- **Work instructions**: Using "changes" as the search string, find the matching lines below and copy them.

*** The records ***

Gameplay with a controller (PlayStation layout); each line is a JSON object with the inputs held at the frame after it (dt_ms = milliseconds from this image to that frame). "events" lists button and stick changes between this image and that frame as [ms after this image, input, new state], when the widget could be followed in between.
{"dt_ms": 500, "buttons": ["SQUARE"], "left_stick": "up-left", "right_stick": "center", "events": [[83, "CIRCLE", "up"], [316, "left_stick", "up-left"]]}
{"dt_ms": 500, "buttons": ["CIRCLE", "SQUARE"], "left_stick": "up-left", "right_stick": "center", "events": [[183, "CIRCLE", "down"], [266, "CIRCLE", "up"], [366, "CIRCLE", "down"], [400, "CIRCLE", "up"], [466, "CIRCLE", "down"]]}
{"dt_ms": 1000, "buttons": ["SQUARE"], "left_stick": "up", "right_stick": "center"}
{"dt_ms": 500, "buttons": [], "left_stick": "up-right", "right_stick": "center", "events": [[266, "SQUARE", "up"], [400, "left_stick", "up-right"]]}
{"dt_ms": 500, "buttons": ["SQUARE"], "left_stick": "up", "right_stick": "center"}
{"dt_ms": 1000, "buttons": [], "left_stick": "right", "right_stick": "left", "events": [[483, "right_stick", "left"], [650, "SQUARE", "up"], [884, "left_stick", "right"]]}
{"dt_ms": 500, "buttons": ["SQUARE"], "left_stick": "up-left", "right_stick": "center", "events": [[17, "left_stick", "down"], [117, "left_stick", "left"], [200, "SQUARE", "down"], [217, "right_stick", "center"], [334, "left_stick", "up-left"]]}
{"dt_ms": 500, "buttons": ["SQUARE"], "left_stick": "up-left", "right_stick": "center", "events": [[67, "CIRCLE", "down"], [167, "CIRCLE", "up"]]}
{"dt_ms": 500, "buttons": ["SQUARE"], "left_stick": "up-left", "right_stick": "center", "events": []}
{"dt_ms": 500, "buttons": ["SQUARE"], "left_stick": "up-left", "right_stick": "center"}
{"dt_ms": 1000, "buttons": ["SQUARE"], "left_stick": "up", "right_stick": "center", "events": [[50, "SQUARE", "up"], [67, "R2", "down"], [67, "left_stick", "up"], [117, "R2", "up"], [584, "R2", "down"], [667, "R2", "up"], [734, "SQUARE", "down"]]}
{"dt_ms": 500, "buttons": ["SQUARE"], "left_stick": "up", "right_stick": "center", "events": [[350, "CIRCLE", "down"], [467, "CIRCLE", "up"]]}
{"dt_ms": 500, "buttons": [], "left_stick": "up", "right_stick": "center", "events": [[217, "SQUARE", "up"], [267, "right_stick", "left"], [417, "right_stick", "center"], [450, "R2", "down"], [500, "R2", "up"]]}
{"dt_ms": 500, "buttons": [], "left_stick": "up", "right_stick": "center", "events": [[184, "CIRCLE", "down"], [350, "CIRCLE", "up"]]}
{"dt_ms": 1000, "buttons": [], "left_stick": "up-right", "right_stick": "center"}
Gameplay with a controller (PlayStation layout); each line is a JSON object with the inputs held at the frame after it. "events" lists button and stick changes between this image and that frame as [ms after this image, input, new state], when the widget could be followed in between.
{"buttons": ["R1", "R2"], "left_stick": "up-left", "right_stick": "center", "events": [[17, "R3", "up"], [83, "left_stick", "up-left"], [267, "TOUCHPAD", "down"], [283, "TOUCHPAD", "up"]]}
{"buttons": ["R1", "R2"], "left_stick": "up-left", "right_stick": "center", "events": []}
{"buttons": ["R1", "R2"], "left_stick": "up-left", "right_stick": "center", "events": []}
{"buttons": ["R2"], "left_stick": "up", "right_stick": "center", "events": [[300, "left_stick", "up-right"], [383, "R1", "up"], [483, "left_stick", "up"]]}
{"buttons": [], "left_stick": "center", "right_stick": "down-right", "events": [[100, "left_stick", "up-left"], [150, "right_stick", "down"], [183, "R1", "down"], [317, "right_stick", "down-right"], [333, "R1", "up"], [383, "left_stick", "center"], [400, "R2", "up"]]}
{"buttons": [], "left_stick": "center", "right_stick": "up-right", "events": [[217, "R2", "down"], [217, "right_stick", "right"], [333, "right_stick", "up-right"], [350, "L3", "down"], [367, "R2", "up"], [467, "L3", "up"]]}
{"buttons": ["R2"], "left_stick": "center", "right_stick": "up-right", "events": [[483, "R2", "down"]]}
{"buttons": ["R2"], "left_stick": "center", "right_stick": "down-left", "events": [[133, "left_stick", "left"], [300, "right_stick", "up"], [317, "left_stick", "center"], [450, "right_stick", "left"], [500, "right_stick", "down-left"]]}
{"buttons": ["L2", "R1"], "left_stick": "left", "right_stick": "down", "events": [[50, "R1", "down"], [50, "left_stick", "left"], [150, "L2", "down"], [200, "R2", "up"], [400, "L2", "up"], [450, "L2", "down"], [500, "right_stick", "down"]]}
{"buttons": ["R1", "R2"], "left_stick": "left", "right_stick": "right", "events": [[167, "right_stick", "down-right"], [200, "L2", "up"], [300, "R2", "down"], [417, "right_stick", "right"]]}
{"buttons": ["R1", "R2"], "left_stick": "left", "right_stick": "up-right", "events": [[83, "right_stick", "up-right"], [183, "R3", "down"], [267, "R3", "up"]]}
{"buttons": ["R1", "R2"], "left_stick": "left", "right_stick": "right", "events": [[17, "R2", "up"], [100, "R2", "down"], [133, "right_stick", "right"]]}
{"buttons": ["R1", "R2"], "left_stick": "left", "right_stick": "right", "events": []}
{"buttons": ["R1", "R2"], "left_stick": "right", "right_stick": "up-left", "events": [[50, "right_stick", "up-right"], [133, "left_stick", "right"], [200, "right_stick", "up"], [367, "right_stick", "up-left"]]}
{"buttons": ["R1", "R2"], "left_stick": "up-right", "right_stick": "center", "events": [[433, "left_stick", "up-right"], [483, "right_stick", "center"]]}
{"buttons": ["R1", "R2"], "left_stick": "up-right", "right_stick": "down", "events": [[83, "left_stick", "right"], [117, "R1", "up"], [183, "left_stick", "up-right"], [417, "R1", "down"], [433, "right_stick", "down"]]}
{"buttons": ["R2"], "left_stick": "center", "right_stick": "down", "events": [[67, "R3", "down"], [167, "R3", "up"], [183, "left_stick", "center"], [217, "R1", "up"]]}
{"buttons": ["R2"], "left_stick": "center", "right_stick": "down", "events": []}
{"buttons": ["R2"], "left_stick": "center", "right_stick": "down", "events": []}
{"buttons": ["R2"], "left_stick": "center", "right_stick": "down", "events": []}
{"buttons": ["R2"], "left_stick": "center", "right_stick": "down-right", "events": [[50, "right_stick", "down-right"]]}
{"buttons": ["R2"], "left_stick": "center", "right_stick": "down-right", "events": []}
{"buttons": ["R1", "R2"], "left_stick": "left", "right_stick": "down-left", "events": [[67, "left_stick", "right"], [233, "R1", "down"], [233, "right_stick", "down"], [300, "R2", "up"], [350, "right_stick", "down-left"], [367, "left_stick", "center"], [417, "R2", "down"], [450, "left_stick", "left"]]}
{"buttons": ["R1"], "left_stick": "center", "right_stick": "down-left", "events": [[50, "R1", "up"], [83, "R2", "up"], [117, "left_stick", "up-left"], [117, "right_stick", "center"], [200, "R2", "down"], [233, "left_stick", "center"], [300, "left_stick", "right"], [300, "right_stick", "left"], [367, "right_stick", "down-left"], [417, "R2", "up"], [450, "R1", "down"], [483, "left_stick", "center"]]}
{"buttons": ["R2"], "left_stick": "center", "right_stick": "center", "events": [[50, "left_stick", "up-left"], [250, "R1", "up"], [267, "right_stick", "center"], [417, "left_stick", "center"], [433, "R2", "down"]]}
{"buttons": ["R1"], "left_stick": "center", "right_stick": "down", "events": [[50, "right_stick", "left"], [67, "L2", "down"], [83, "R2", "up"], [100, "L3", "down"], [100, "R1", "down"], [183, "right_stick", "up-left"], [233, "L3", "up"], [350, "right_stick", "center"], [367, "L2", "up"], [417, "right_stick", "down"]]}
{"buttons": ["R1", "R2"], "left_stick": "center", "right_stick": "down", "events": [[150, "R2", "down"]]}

*** End of The records ***

- **Output for this exercise**:
Gameplay with a controller (PlayStation layout); each line is a JSON object with the inputs held at the frame after it (dt_ms = milliseconds from this image to that frame). "events" lists button and stick changes between this image and that frame as [ms after this image, input, new state], when the widget could be followed in between.
Gameplay with a controller (PlayStation layout); each line is a JSON object with the inputs held at the frame after it. "events" lists button and stick changes between this image and that frame as [ms after this image, input, new state], when the widget could be followed in between.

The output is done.